When you catch yourself thinking something shameful or unloving about yourself, notice. Don’t trash-talk yourself—just notice that you are feeling, thinking, or doing something that isn’t self-loving. Gently noticing is the gateway to change. Sometimes, you might feel bad about yourself even though you’ve followed your moral code. People raised to feel chronic shame might relate to a nagging feeling that there’s just something "off" about them. For instance, say you're feeling like you're a bad person, even though you merely decided to stop dating someone who yelled at you. What you did was right for you; but you feel wrong. Other times, you really will do something inappropriate. Everyone makes mistakes. Maybe you said you'd call someone—and then you never did. That’s hurtful, and human.
The difference between shame and guilt is that shame feels like something is wrong with us; guilt feels like something is wrong with what we did. Research shows that guilt can be good. It motivates us to apologise, or change our behaviour. Shame, though, freezes us; if we think we are bad, how can we change? Shame is the opposite of self-loving. It keeps us stuck.
So a mindset to move towards is acknowledging when we feel bad even though we’ve done nothing wrong: “I’ve got that sick feeling in my stomach, although I haven’t done a thing to deserve it.” Or, acknowledge our feelings around our failures: “I’m feeling like crap, because I told Becky I would call her and then I chickened out.” Notice whether it's a guilt feeling or a shame feeling—a feeling that what you did was wrong, or that you are wrong. Just notice.

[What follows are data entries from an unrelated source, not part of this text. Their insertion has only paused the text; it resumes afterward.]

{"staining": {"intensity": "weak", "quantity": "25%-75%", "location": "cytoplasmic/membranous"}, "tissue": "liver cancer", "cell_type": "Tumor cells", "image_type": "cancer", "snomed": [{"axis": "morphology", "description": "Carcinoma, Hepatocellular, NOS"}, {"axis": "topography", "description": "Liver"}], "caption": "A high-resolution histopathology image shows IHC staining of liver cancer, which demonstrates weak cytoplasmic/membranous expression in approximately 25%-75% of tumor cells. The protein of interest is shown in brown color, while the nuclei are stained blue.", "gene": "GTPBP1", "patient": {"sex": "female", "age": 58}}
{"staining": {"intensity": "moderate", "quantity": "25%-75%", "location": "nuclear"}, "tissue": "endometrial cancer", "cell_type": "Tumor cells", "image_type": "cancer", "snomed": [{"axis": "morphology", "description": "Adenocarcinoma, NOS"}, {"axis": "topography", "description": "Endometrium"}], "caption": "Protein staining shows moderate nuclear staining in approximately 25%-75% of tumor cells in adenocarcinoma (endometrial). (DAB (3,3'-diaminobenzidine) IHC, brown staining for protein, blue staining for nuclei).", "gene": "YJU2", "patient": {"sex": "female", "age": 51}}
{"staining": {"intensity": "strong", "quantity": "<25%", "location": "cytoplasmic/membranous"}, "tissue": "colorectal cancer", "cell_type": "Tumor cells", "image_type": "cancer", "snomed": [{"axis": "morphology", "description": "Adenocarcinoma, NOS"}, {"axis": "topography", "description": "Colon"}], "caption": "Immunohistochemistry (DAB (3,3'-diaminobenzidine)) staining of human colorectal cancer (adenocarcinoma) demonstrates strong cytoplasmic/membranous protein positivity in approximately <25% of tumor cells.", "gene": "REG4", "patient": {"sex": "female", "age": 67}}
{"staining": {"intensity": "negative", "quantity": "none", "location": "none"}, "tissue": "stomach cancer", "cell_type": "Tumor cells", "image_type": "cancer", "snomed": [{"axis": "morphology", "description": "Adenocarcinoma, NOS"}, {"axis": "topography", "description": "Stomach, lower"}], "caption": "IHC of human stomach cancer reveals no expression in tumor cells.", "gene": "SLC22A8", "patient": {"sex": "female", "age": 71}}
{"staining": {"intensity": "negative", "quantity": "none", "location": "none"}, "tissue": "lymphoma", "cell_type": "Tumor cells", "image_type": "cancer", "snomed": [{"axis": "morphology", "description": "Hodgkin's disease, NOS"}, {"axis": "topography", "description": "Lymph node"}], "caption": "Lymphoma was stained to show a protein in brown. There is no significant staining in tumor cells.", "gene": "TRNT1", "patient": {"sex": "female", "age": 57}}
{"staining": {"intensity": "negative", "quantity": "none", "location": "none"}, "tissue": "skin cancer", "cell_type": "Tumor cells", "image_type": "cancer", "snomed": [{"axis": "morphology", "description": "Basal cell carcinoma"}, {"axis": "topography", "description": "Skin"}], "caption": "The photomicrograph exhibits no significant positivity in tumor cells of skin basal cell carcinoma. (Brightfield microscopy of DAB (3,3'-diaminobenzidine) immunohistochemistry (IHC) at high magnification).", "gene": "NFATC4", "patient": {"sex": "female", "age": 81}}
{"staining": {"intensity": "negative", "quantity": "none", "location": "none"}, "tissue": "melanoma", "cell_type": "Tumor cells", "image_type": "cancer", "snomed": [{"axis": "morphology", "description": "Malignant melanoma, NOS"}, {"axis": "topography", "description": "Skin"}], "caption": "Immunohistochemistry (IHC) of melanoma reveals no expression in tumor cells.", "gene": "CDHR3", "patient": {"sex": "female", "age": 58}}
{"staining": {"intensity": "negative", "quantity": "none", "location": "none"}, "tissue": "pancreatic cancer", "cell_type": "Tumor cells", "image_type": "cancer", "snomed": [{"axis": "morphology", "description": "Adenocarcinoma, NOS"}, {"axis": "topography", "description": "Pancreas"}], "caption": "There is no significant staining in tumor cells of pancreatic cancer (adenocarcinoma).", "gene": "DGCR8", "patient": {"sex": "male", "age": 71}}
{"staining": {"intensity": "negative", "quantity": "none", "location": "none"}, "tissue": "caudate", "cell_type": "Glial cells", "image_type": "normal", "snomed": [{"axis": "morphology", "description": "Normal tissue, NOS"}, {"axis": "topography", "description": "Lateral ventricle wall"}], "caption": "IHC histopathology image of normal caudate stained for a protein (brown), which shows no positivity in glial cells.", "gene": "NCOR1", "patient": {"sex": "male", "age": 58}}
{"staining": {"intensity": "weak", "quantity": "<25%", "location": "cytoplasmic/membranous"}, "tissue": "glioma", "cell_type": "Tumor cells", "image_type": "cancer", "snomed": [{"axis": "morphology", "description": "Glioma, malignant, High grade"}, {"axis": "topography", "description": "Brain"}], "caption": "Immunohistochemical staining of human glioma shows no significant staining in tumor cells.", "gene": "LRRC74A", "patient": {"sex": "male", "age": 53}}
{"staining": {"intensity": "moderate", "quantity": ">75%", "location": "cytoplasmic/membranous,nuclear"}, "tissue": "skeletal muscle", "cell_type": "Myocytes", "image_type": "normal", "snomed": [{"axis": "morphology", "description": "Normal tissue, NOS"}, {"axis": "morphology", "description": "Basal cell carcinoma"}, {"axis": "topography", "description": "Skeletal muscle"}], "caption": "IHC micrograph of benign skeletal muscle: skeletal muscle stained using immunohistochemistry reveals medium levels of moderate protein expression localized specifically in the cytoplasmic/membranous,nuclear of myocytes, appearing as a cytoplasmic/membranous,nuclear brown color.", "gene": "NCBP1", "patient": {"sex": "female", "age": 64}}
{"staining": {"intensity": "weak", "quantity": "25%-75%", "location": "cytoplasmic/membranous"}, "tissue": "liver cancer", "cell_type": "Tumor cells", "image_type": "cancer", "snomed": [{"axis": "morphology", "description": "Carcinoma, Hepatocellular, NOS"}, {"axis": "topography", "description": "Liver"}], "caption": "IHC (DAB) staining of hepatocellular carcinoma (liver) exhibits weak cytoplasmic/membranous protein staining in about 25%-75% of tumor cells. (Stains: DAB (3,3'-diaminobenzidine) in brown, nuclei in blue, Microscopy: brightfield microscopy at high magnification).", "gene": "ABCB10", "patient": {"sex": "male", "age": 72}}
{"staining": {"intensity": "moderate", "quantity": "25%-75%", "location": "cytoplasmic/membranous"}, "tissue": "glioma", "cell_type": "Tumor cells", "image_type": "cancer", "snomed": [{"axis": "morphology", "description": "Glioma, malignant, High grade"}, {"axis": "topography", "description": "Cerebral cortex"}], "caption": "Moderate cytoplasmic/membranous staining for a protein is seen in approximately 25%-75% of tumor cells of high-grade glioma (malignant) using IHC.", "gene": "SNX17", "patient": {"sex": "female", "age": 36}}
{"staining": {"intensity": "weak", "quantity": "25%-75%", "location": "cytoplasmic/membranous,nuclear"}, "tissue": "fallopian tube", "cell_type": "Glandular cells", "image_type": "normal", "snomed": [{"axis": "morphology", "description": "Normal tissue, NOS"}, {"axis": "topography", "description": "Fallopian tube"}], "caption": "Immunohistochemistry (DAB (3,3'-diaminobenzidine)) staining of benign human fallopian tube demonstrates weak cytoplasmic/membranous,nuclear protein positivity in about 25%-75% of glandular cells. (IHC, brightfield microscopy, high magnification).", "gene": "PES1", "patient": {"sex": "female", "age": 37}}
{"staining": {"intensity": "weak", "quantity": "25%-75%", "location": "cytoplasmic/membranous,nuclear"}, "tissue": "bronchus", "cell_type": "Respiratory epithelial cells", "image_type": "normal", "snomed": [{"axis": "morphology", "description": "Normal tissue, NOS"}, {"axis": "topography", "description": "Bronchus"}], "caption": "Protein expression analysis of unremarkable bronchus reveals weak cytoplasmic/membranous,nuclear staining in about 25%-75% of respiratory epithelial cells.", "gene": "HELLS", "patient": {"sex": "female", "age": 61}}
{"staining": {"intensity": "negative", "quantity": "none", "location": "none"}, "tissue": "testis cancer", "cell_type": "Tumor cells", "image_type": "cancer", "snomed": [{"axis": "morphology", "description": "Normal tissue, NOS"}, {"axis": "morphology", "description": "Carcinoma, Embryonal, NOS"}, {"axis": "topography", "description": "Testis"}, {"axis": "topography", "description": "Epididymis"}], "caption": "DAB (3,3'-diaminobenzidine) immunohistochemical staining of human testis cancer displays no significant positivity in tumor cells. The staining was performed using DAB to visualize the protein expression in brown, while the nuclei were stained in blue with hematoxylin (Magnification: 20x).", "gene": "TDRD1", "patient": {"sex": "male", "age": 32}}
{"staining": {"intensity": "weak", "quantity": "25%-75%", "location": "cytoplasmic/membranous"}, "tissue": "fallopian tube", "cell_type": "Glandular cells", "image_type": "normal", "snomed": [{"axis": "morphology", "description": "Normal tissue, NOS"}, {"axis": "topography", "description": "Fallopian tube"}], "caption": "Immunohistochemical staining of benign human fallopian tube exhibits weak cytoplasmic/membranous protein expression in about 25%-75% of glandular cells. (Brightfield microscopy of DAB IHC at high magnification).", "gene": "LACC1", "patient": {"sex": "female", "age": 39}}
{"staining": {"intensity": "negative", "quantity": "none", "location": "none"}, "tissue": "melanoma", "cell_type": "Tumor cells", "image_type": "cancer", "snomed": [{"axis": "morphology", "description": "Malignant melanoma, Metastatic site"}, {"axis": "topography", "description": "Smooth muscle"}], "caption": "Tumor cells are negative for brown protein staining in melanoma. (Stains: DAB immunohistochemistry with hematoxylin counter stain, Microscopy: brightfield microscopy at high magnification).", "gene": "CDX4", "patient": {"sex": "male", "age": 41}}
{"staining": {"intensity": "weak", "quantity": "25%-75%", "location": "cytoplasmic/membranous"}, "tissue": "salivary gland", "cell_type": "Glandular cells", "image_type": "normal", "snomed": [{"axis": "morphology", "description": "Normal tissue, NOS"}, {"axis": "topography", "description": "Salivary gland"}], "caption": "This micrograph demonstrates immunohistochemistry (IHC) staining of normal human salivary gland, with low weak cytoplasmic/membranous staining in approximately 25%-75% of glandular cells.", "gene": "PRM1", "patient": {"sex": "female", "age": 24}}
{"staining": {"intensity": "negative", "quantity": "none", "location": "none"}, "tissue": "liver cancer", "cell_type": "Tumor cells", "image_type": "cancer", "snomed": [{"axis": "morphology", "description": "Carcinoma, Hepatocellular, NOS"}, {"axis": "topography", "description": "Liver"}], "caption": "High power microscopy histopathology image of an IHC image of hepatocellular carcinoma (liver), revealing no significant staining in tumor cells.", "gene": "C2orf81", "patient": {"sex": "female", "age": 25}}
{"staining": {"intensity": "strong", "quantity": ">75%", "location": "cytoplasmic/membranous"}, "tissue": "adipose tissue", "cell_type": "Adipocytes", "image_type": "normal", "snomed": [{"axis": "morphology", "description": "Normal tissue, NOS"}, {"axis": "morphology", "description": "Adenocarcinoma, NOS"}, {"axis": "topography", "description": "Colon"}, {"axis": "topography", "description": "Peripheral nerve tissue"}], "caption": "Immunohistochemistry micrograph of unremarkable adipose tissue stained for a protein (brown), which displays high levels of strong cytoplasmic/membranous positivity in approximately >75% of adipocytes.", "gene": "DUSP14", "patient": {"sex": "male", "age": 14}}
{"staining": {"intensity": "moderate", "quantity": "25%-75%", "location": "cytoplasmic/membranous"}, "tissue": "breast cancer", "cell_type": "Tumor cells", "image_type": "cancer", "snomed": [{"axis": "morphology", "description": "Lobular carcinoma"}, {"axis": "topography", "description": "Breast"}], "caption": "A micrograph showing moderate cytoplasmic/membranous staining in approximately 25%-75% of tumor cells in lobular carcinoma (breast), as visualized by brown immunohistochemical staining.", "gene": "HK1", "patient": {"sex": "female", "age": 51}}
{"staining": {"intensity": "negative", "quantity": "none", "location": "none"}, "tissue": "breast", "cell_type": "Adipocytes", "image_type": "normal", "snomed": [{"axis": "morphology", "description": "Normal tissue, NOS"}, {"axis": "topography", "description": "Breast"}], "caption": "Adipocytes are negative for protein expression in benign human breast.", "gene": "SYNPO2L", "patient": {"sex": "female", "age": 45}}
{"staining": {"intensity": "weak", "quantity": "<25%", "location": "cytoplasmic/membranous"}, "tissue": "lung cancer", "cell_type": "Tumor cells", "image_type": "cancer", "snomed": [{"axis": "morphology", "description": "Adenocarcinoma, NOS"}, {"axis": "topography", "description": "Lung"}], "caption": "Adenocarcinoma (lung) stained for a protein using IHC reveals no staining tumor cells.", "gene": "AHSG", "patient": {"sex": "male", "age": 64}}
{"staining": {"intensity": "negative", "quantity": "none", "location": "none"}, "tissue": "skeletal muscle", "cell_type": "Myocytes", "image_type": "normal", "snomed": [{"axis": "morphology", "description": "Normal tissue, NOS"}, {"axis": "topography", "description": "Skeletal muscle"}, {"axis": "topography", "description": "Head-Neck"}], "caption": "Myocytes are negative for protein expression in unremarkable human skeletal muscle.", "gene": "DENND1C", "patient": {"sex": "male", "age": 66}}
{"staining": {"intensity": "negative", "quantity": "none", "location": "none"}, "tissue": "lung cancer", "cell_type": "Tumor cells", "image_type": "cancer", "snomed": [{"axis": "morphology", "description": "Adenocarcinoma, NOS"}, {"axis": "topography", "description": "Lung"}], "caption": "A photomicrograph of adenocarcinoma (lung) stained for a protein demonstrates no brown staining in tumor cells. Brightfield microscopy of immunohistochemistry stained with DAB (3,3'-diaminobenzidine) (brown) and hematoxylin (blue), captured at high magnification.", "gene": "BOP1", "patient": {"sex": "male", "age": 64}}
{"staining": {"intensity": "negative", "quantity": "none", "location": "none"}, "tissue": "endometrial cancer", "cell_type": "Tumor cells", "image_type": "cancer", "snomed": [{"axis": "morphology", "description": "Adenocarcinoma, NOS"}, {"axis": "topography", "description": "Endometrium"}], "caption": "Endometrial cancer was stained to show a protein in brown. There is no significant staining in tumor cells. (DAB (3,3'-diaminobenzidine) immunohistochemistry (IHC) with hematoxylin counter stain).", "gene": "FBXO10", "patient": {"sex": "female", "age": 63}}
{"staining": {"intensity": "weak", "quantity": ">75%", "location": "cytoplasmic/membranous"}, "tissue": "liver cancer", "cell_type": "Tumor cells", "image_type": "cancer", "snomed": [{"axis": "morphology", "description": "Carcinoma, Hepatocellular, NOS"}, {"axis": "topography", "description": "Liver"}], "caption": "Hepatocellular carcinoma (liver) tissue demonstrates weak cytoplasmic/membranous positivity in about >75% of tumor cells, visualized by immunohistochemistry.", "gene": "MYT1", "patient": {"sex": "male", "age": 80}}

Then, redirect your thoughts to something that's aligned with reality."I'm sticking by my boundaries. There is every reason to stop seeing people who yell at me, and it's my right to date people who make me feel like my best self. I'm feeling shame, but that’s because I was taught to feel wrong for having boundaries. I'm doing the loving thing for me now." Or, "What I did was rude; it might be too late to apologise to Becky, but at least I can resolve to send a note to her, and call other people when I make promises in the future."
Repeat the notice-redirect chain every time you catch yourself. Over time, you'll love yourself more!
Ultimately, we are the landlords of our lives. When we love ourselves, we have standards, and we don't key in squatters who can't or won't meet them. It's not mean. It's what works. And what works starts with taking that first step towards loving ourselves.